* _WORK TASK_
Present every line of the records below as a numbered list, leaving out blank lines and the pictures.

Saved data entries

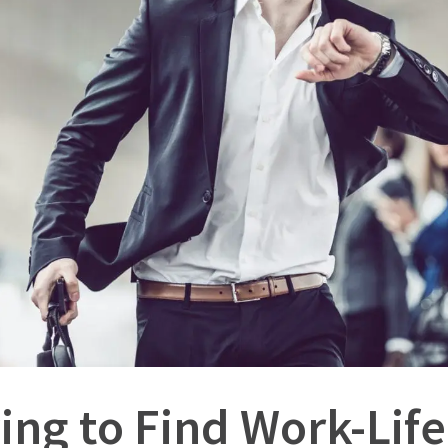
ing to Find Work-Lif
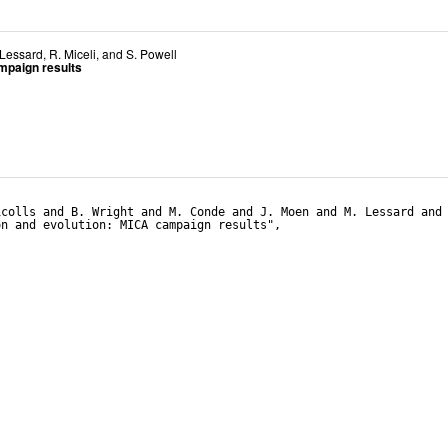
 Lessard
,
R. Miceli
, and
S. Powell
ampaign results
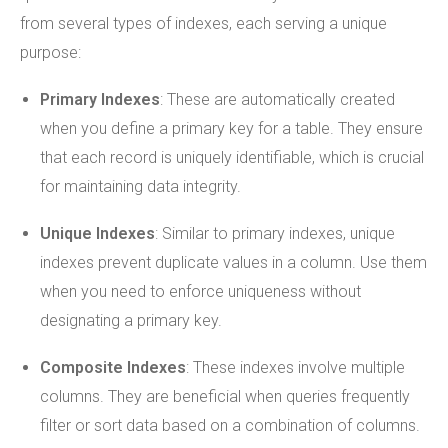
from several types of indexes, each serving a unique
purpose:
Primary Indexes
: These are automatically created
when you define a primary key for a table. They ensure
that each record is uniquely identifiable, which is crucial
for maintaining data integrity.
Unique Indexes
: Similar to primary indexes, unique
indexes prevent duplicate values in a column. Use them
when you need to enforce uniqueness without
designating a primary key.
Composite Indexes
: These indexes involve multiple
columns. They are beneficial when queries frequently
filter or sort data based on a combination of columns.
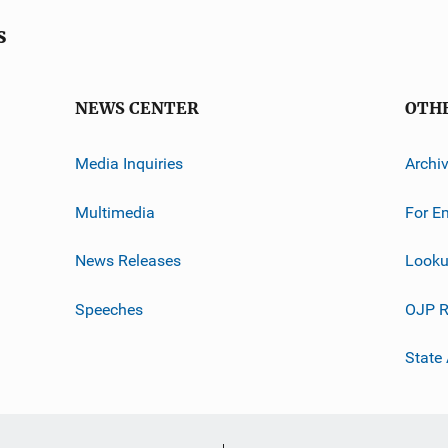
s
NEWS CENTER
OTH
Media Inquiries
Archi
Multimedia
For E
News Releases
Looku
Speeches
OJP R
State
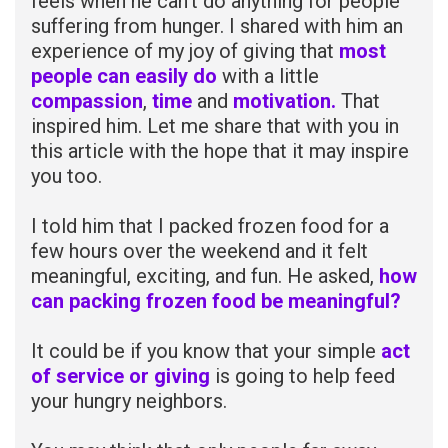
feels when he can’t do anything for people
suffering from hunger. I shared with him an
experience of my joy of giving that
most
people can easily do
with a little
compassion
,
time
and
motivation.
That
inspired him. Let me share that with you in
this article with the hope that it may inspire
you too.
I told him that I packed frozen food for a
few hours over the weekend and it felt
meaningful, exciting, and fun. He asked,
how
can packing frozen food be meaningful?
It could be if you know that your simple
act
of service or giving
is going to help feed
your hungry neighbors.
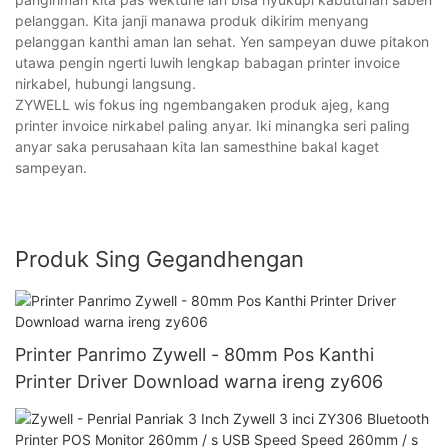
pelanggan. Kita janji manawa produk dikirim menyang
pelanggan kanthi aman lan sehat. Yen sampeyan duwe pitakon
utawa pengin ngerti luwih lengkap babagan printer invoice
nirkabel, hubungi langsung.
ZYWELL wis fokus ing ngembangaken produk ajeg, kang
printer invoice nirkabel paling anyar. Iki minangka seri paling
anyar saka perusahaan kita lan samesthine bakal kaget
sampeyan.
Produk Sing Gegandhengan
Printer Panrimo Zywell - 80mm Pos Kanthi
Printer Driver Download warna ireng zy606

* _ANSWER SECTION_
1. ing to Find Work-Lif
2.  Lessard
3. ,
4. R. Miceli
5. , and
6. S. Powell
7. ampaign results
8. from several types of indexes, each serving a unique
9. purpose:
10. Primary Indexes
11. : These are automatically created
12. when you define a primary key for a table. They ensure
13. that each record is uniquely identifiable, which is crucial
14. for maintaining data integrity.
15. Unique Indexes
16. : Similar to primary indexes, unique
17. indexes prevent duplicate values in a column. Use them
18. when you need to enforce uniqueness without
19. designating a primary key.
20. Composite Indexes
21. : These indexes involve multiple
22. columns. They are beneficial when queries frequently
23. filter or sort data based on a combination of columns.
24. s
25. NEWS CENTER
26. OTH
27. Media Inquiries
28. Archi
29. Multimedia
30. For E
31. News Releases
32. Looku
33. Speeches
34. OJP R
35. State
36. feels when he can’t do anything for people
37. suffering from hunger. I shared with him an
38. experience of my joy of giving that
39. most
40. people can easily do
41. with a little
42. compassion
43. ,
44. time
45. and
46. motivation.
47. That
48. inspired him. Let me share that with you in
49. this article with the hope that it may inspire
50. you too.
51. I told him that I packed frozen food for a
52. few hours over the weekend and it felt
53. meaningful, exciting, and fun. He asked,
54. how
55. can packing frozen food be meaningful?
56. It could be if you know that your simple
57. act
58. of service or giving
59. is going to help feed
60. your hungry neighbors.
61. pelanggan. Kita janji manawa produk dikirim menyang
62. pelanggan kanthi aman lan sehat. Yen sampeyan duwe pitakon
63. utawa pengin ngerti luwih lengkap babagan printer invoice
64. nirkabel, hubungi langsung.
65. ZYWELL wis fokus ing ngembangaken produk ajeg, kang
66. printer invoice nirkabel paling anyar. Iki minangka seri paling
67. anyar saka perusahaan kita lan samesthine bakal kaget
68. sampeyan.
69. Produk Sing Gegandhengan
70. Printer Panrimo Zywell - 80mm Pos Kanthi
71. Printer Driver Download warna ireng zy606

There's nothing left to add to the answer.